Count the lines below that contain the word "Calculator" and give only that number.

*** Opening of DATA SHOWN ***

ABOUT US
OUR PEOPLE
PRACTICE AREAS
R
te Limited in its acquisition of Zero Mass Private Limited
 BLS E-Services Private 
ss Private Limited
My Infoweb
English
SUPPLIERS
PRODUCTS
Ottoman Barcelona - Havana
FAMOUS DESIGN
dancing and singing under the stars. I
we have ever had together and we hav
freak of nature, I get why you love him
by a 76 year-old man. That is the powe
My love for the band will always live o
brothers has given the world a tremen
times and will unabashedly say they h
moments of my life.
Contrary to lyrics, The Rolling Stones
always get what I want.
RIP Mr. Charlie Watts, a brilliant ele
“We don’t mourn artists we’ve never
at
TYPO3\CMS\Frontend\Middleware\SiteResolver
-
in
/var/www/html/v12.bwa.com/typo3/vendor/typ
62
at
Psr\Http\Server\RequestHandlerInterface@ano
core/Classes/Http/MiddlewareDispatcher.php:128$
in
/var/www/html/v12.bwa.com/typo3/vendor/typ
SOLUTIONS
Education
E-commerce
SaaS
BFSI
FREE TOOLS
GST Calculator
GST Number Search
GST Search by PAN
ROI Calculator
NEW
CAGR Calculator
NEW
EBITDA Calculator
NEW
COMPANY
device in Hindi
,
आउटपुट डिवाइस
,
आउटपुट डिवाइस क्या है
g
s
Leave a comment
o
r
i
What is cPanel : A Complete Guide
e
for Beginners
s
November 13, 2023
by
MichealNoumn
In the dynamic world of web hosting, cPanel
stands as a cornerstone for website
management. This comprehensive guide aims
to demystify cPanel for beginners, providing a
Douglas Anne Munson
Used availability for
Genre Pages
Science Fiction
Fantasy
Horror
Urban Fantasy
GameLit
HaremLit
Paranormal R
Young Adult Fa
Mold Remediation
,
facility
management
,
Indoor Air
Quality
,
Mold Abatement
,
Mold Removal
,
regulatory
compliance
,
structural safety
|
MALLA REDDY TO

*** Close of DATA SHOWN ***

* SOLUTION TO THE EXERCISE
4